PAGE TEXT:
=====
Greek tragedies are caused by the conditions on unconditional loves. In particular, the fact that each character is obsessed with one and only one other character makes things complicated. As a result, there is no suitable matching of characters. Everyone gets disappointed. People blame each other. Eventually, things turn into chaos, for the greatest pleasure of the reader. Or, in the case of this extract from Community (great series BTW!), for the greatest pleaser of the viewer.
Now, suppose that the dean is organizing the prom. He wants to have as many couples as possible attending the prom. He thinks that by meddling in and choosing the couples himself he can do a better job than leaving it to the Greendale students. The list of guys includes Jeff, Abed, Troy, Pierce and Vaughn. The list of girls includes Britta, Annie and Shirley.
You’re right! Let’s add two more girls to match the number of guys: The lunch lady (the only girl that’d agree to go out with Pierce!) and a supermodel (that’d only agree to go out with Jeff!). The dean’s problem is to find as many matching as possible, with regards to the fact that if one person of a couple refuses to go out with the other, then the couple will not be attending the prom.
A usual way to model this problem is with the use of a graph (aka network). Each person will be represented by a point, aka node or vertex. A link between two nodes, called edge or line, will be drawn if the two persons represented by the nodes would both agree to go out with each other. The problem faced by the dean is actually a very classical problem in graph theory, called the maximum matching problem.
=====
DATA SUPPLIED:
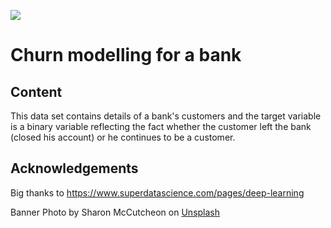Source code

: ![](https://github.com/jads-nl/discover-projects/blob/main/bank-churn-modelling/banner-dollar-bills.jpg?raw=true)

# Churn modelling for a bank

## Content

This data set contains details of a bank's customers and the target variable is a binary variable reflecting the fact whether the customer left the bank (closed his account) or he continues to be a customer.

## Acknowledgements
Big thanks to https://www.superdatascience.com/pages/deep-learning

Banner Photo by Sharon McCutcheon on [Unsplash](https://unsplash.com/photos/8lnbXtxFGZw)
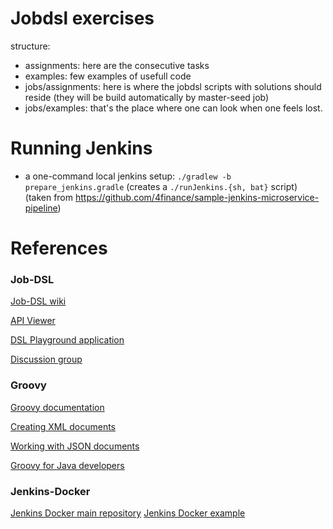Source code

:# Jobdsl exercises

 structure:
 - assignments: here are the consecutive tasks
 - examples: few examples of usefull code
 - jobs/assignments: here is where the jobdsl scripts with solutions should reside (they will be build automatically by master-seed job)
 - jobs/examples: that's the place where one can look when one feels lost.

# Running Jenkins

 - a one-command local jenkins setup: `./gradlew -b prepare_jenkins.gradle` (creates a `./runJenkins.{sh, bat}` script)
 (taken from https://github.com/4finance/sample-jenkins-microservice-pipeline)

# References

### Job-DSL

[Job-DSL wiki](https://github.com/jenkinsci/job-dsl-plugin/wiki)

[API Viewer](https://jenkinsci.github.io/job-dsl-plugin/)

[DSL Playground application](https://job-dsl.herokuapp.com/)

[Discussion group](https://groups.google.com/forum/#!forum/job-dsl-plugin)

### Groovy

[Groovy documentation](http://www.groovy-lang.org/documentation.html)

[Creating XML documents](http://www.groovy-lang.org/processing-xml.html#_creating_xml)

[Working with JSON documents](http://www.groovy-lang.org/json.html)

[Groovy for Java developers](http://www.groovy-lang.org/differences.html)
 
### Jenkins-Docker
[Jenkins Docker main repository](https://github.com/jenkinsci/docker)
[Jenkins Docker example](https://github.com/tomaszkiewicz/docker-jenkins)
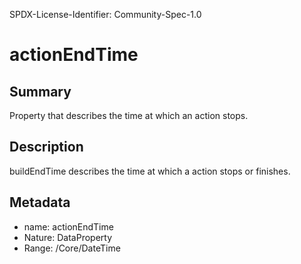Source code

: SPDX-License-Identifier: Community-Spec-1.0

# actionEndTime

## Summary

Property that describes the time at which an action stops.

## Description
buildEndTime describes the time at which a action stops or finishes.
## Metadata
- name: actionEndTime
- Nature: DataProperty
- Range: /Core/DateTime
=====
PROMPT 1:
List the names of all the guys the dean has on his list in the page text.
PROMPT 2:
Write out everything in the page text from "You’re right! Let’s" down to "be attending the prom.".

TASK ANSWER 1:
Jeff, Abed, Troy, Pierce, Vaughn

TASK ANSWER 2:
You’re right! Let’s add two more girls to match the number of guys: The lunch lady (the only girl that’d agree to go out with Pierce!) and a supermodel (that’d only agree to go out with Jeff!). The dean’s problem is to find as many matching as possible, with regards to the fact that if one person of a couple refuses to go out with the other, then the couple will not be attending the prom.